Turn the lines below into a Markdown table with two columns, No. and Line, numbering each row and skipping the blank lines. Keep the pictures out of the table.

Stored dataset items:
━━━━━━━━━━━━━━━━━━━━━━━━━━━━━━

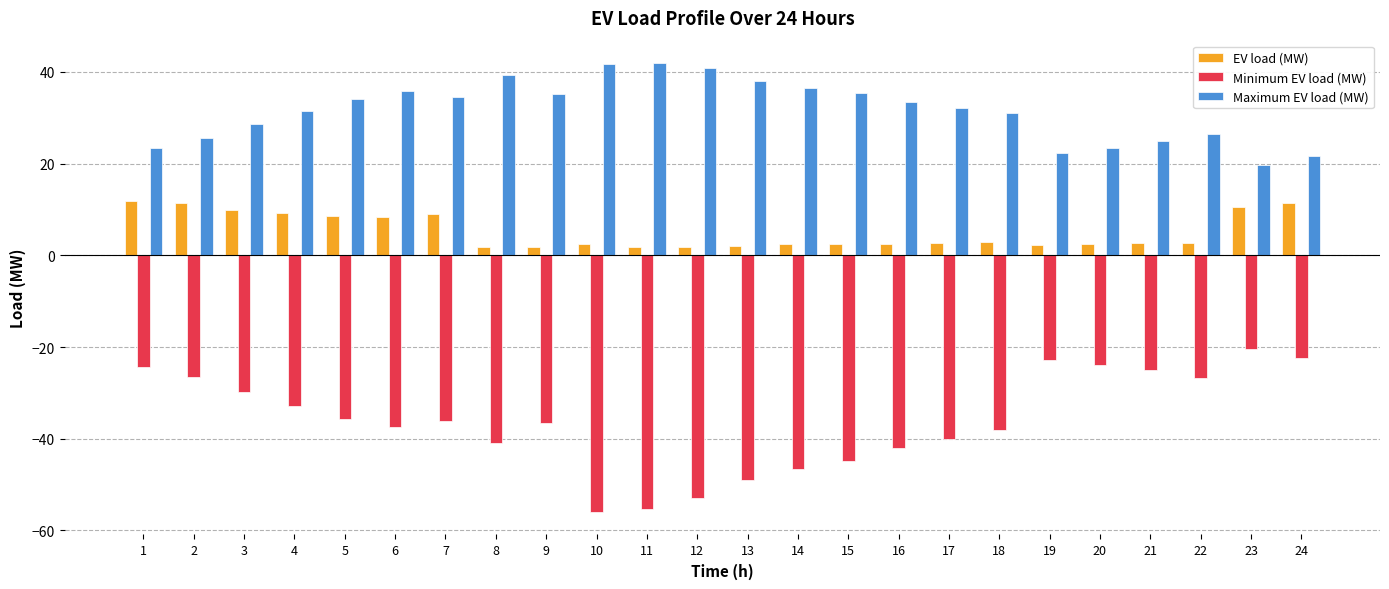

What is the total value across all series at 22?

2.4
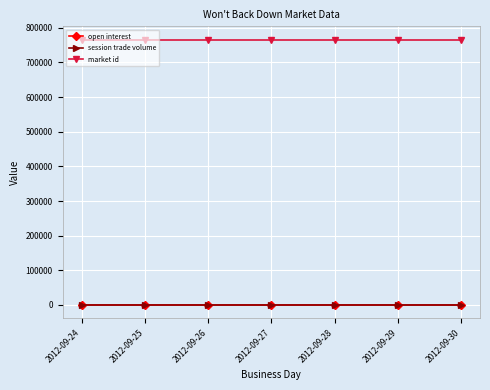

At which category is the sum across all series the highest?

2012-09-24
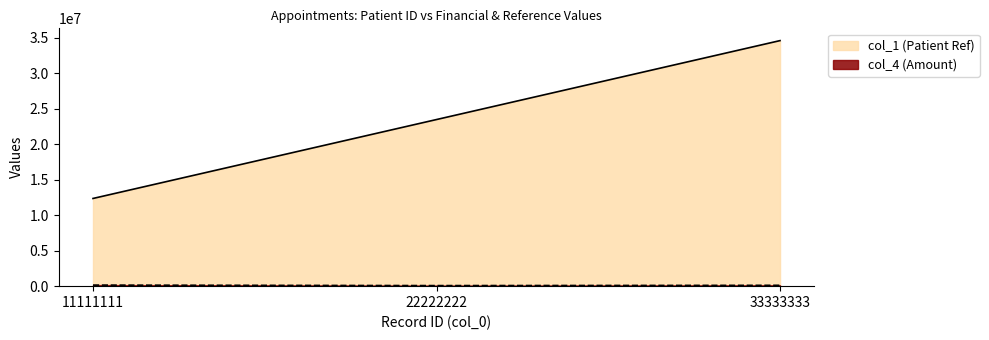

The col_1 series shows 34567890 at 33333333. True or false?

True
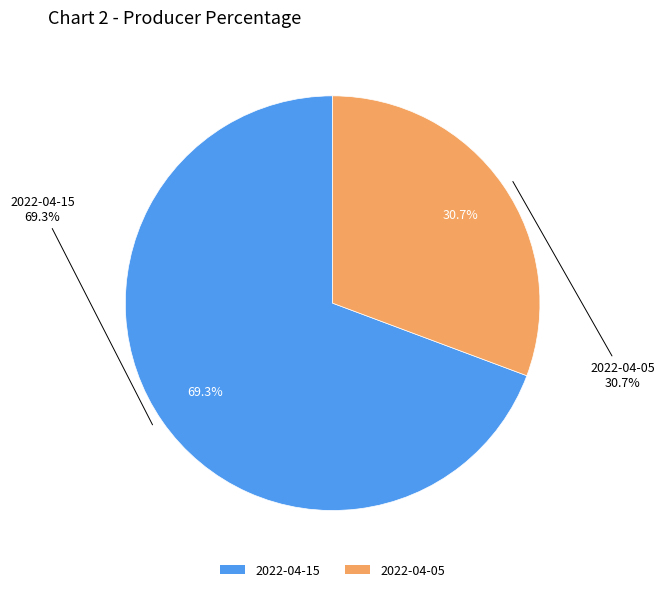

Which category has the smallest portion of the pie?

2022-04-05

━━━━━━━━━━━━━━━━━━━━━━━━━━━━━━

## EXERCISE OUTPUT
| No. | Line |
|---|---|
| 1 | What is the total value across all series at 22? |
| 2 | 2.4 |
| 3 | At which category is the sum across all series the highest? |
| 4 | 2012-09-24 |
| 5 | The col_1 series shows 34567890 at 33333333. True or false? |
| 6 | True |
| 7 | Which category has the smallest portion of the pie? |
| 8 | 2022-04-05 |